Noble-Lab / casanovo

De Novo Mass Spectrometry Peptide Sequencing with a Transformer Model
https://casanovo.readthedocs.io
Apache License 2.0
116 stars 39 forks source link

Download non-enzyme data; apply to top-down data #277

Closed wsnoble closed 10 months ago

wsnoble commented 11 months ago

N.B.: Copied from an email

I recently came across your article titled "Sequence-to-sequence translation from mass spectra to peptides with a transformer model". I am very interested in your algorithm and would like to run it on my own computer. However, I have encountered some issues, and hope you can help me with them.

(1) I would like to know if there are download links available for the non-enzymatic peptide datasets from MassIVE-KB and PROSPECT mentioned in your article?

(2) I am planning to use Casanovo for de novo sequence prediction in top-down proteomics. However, I am unsure whether I need to retrain Casanovo. I have attached my top-down protein data. Could you please take a look?
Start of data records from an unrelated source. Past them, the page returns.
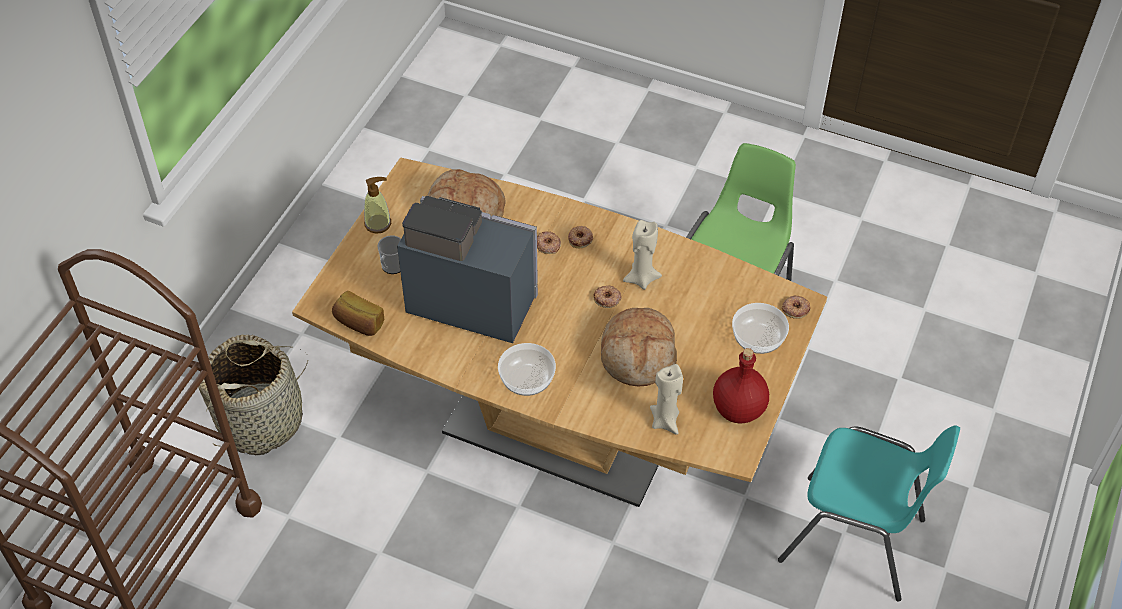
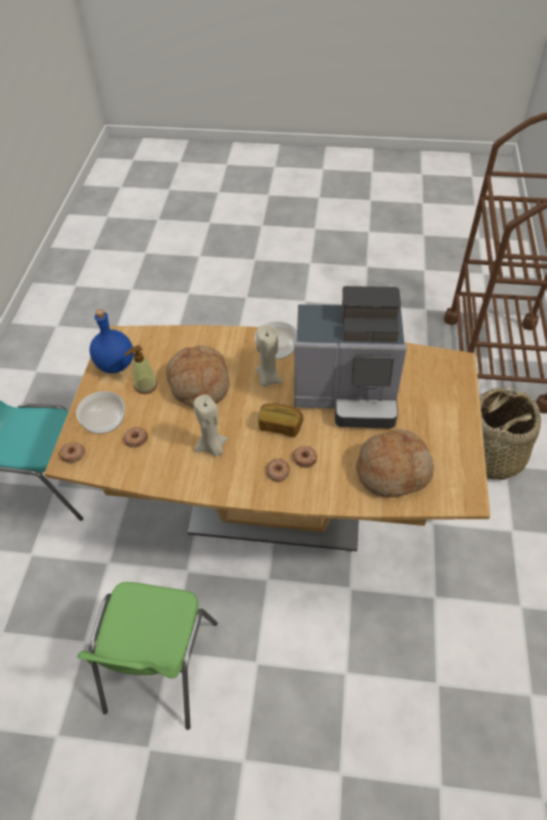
camera: 165 degrees right, 0 degrees up
bread [332,291,385,336] -> bread moved to [259,403,303,437]
soap dispenser [364,177,391,234] -> soap dispenser moved to [124,345,158,394]
mug [377,235,401,274] -> none
donut [593,285,621,308] -> donut moved to [123,427,148,448]
beige candle [650,364,683,435] -> beige candle moved to [256,325,283,387]
red bottle [713,348,769,423] -> blue bottle [90,309,134,373]

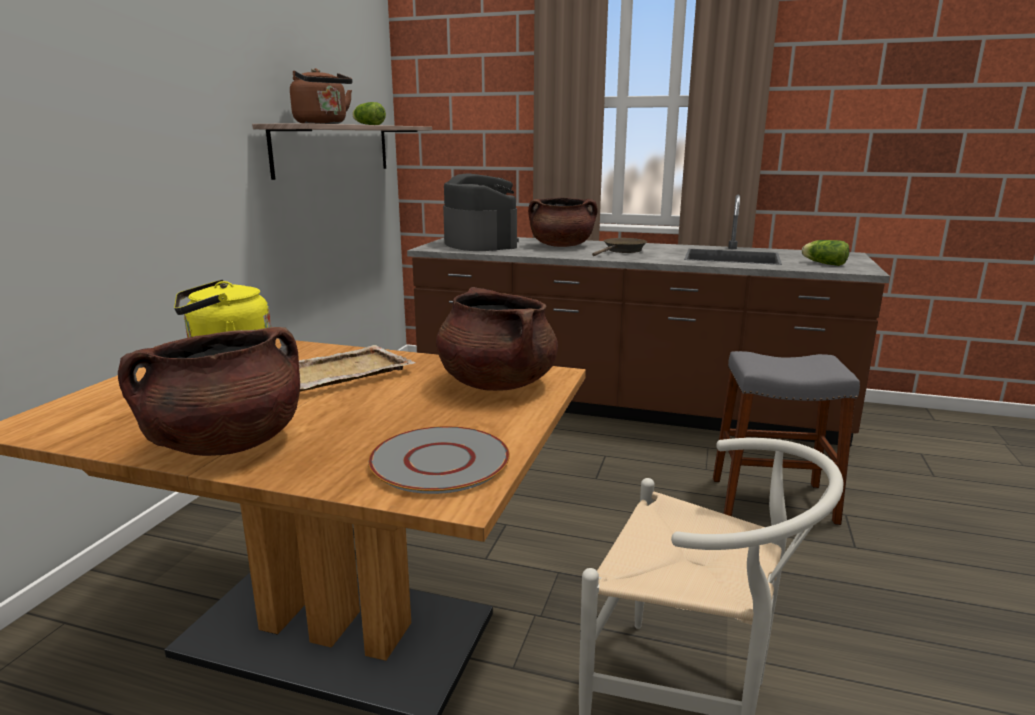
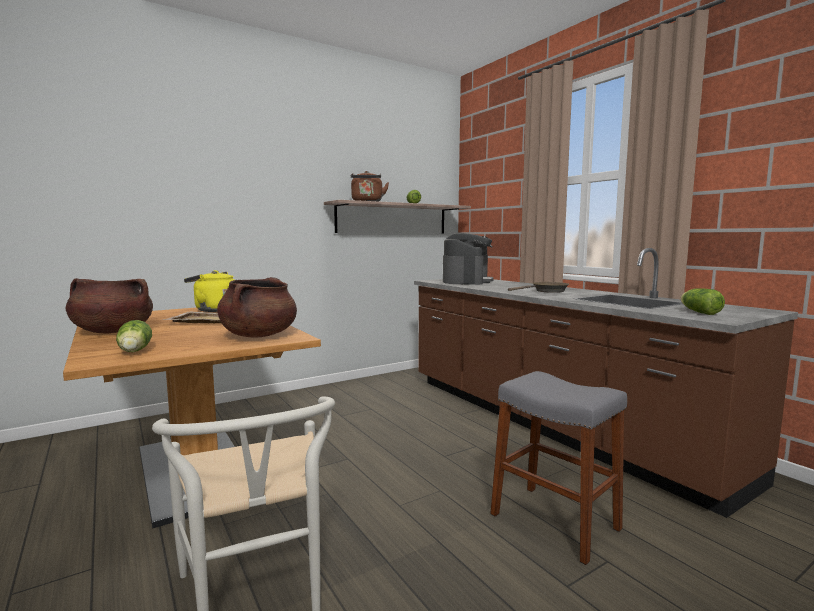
camera: 40 degrees right, 10 degrees down
grey plate [368,426,510,494] -> lettuce [116,320,152,352]
brown cooking pot [528,197,597,247] -> none

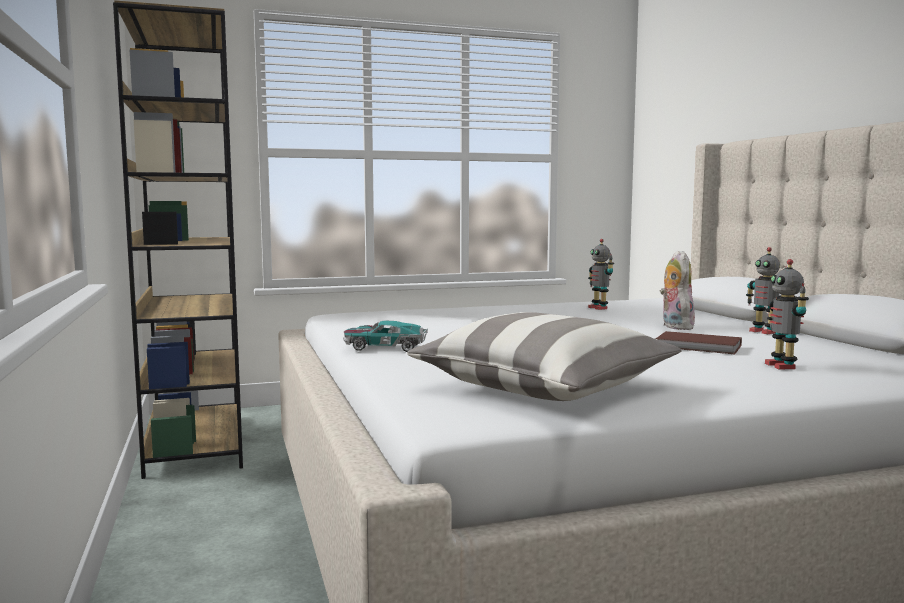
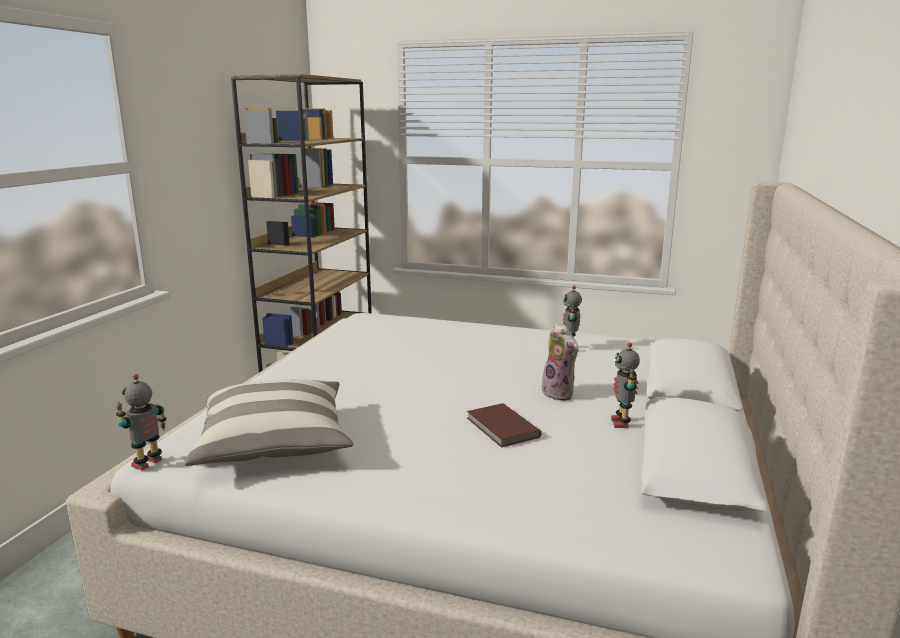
camera: 35 degrees right, 10 degrees up
toy car [343,321,428,352] -> none
plush toy [660,251,697,330] -> plush toy turned 120 degrees clockwise [542,323,579,401]
toy robot [765,259,809,370] -> toy robot moved to [116,374,167,470]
bittremieux commented 11 months ago
  1. The original MassIVE-KB and PROSPECT datasets are available online. Our extracted training data is currently not separately available, but you can derive it from these data sources.
  2. The current Casanovo model will not be able to give relevant results for top-down data. It has not seen any similar data during training (e.g. high charge states, very complex spectra, etc.) and thus will not be able to handle such data during inference. To use Casanovo for top-down, you'd need to train it from scratch on a sufficiently large and high-quality dataset (1M+ spectra). However, given the complexity of the spectra and the massive search space of entire proteins, I'm not sure de novo for top-down is even realistically possible.